ОТРЫВОК:
Не занимала она, пожалуй, лишь тех заключенных, которым в лагере жилось совсем неплохо: блоковых, штубовых, капо и так далее, словом – «элиту». (Не все знают, что существовала система лагерного самоуправления, при которой одни заключенные – премущественно немецкие уголовники, заматерелые садисты – всласть изгалялись над другими, избивая их, а то и забивая до смерти – при явном поощрении эсэсовцев. И всех этих блоковых, штубовых, капо и их приспешников рядовые узники ненавидели не меньше, чем нацистов).

Да еще тех не занимала мысль о побеге, кто перешел в разряд доходяг (их почему-то называли также «мусульманами») и кого ничто на свете уже не интересовало, у кого уже просто не было сил думать о чем-либо, кроме еды. Вокруг нее вертелись все мысли. Еда, пища, жратва! Хоть какая-нибудь! Хоть сколько-нибудь! Только бы есть, есть... Но пищи не прибавлялось, и доходяги, эти живые скелеты, обтянутые кожей, постепенно угасали.

Ну, а все остальные? Тут уж не должно быть сомнений: они о побеге мечтали. Мечтали, правда, по-разному. У одних порыв вырваться на волю был силен лишь поначалу, в первые дни и недели пребывания за колючей проволокой, когда и сил еще хватало, и воля была не подавлена, да и маловато было знаний о концлагерных реалиях, о том, что машина уничтожения продумана и отлажена с удивительной четкостью, и шансы на удачный побег – ничтожны. Со временем порыв начинал ослабевать, мысль о побеге как возможном поступке притуплялась, оставалась лишь мечта как таковая. И уже без особой надежды человек думал: вот бы сбежать отсюда...

Другие – мечтали активно. Даже поняв, что шансов мало, они все равно стремились бежать, искали возможности для этого, готовились.

Но осуществить мечту удалось немногим.

По сравнению с количеством заключенных, число побегов невелико. Число же удачных побегов - еще меньше.

Побег из концлагеря я воспринимаю как подвиг. Полагаю, что так же воспринимает его большинство читателей. И это закономерно. Но – нельзя умолчать о последствиях: за побег одних расплачивались другие. Всех узников лагеря выводили на ночь на аппельплац и заставляли стоять без движения до утра. Терпи холод, голод, неподвижность. Физиологические потребности справляй прямо в штаны. Не выдержал, упал – эсэсовцы тебя добьют.

Были и другие наказания за побег. Расстреливали каждого десятого из определенного числа узников. Или бросали в бетонный бункер, откуда живыми уже не выходили.

Страдали и гибли невиновные. Так что тот, кто решался бежать, брал на себя огромную моральную ответственность. И если уж мы говорим о концлагерях, то, хотим мы того или нет, не уйти нам от вопросов, которые ставит перед человеком побег.

ПРЕДОСТАВЛЕННЫЕ ЗАПИСИ:
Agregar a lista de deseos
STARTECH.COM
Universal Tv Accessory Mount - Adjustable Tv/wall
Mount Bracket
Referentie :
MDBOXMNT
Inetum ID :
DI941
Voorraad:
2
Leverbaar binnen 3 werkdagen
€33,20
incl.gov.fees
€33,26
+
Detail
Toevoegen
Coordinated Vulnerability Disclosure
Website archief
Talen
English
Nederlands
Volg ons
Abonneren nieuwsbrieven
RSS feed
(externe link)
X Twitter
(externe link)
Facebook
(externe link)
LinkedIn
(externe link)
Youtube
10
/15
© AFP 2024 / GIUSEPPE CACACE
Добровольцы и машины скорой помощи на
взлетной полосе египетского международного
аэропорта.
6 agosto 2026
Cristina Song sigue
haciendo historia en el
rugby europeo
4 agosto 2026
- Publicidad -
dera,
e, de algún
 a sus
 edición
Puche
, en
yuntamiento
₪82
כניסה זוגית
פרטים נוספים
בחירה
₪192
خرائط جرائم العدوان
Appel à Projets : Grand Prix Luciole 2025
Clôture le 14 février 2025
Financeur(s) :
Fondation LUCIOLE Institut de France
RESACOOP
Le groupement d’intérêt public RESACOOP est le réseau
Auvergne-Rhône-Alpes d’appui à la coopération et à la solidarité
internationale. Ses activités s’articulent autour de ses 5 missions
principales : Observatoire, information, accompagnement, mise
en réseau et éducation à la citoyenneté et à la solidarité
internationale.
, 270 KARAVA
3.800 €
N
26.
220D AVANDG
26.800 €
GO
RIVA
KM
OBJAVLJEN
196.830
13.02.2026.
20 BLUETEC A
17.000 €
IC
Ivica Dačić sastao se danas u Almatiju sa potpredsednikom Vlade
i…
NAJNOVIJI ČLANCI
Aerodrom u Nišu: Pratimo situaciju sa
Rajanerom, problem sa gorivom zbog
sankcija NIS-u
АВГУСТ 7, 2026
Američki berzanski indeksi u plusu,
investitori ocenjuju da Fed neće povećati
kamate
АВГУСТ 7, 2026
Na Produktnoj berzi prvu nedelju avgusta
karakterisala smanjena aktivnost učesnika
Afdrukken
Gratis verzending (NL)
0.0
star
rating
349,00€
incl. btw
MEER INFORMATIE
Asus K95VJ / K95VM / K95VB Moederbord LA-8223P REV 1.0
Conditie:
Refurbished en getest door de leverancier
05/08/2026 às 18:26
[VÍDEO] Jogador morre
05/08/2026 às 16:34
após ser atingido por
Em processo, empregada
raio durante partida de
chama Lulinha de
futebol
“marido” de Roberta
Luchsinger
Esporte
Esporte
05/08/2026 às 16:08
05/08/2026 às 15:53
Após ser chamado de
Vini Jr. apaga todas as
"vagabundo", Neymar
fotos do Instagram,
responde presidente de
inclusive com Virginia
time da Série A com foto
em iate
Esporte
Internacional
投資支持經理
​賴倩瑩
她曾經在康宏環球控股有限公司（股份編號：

ПО ДАННЫМ ТЕКСТА:
- 1) Переведите на английский предложение из отрывка о побегах из концлагерей: «Побег из концлагеря я воспринимаю как подвиг».
- 2) Перепишите записи от самого начала до строки с «2024 / GIUSEPPE CACACE» включительно, заменив «externe link» на «externe koppeling» и оставив остальное как есть. Выведите только эти строки.

ОТВЕТЫ К ЗАДАНИЮ:
- 1) I regard an escape from a concentration camp as a heroic deed.

- 2)
Agregar a lista de deseos
STARTECH.COM
Universal Tv Accessory Mount - Adjustable Tv/wall
Mount Bracket
Referentie :
MDBOXMNT
Inetum ID :
DI941
Voorraad:
2
Leverbaar binnen 3 werkdagen
€33,20
incl.gov.fees
€33,26
+
Detail
Toevoegen
Coordinated Vulnerability Disclosure
Website archief
Talen
English
Nederlands
Volg ons
Abonneren nieuwsbrieven
RSS feed
(externe koppeling)
X Twitter
(externe koppeling)
Facebook
(externe koppeling)
LinkedIn
(externe koppeling)
Youtube
10
/15
© AFP 2024 / GIUSEPPE CACACE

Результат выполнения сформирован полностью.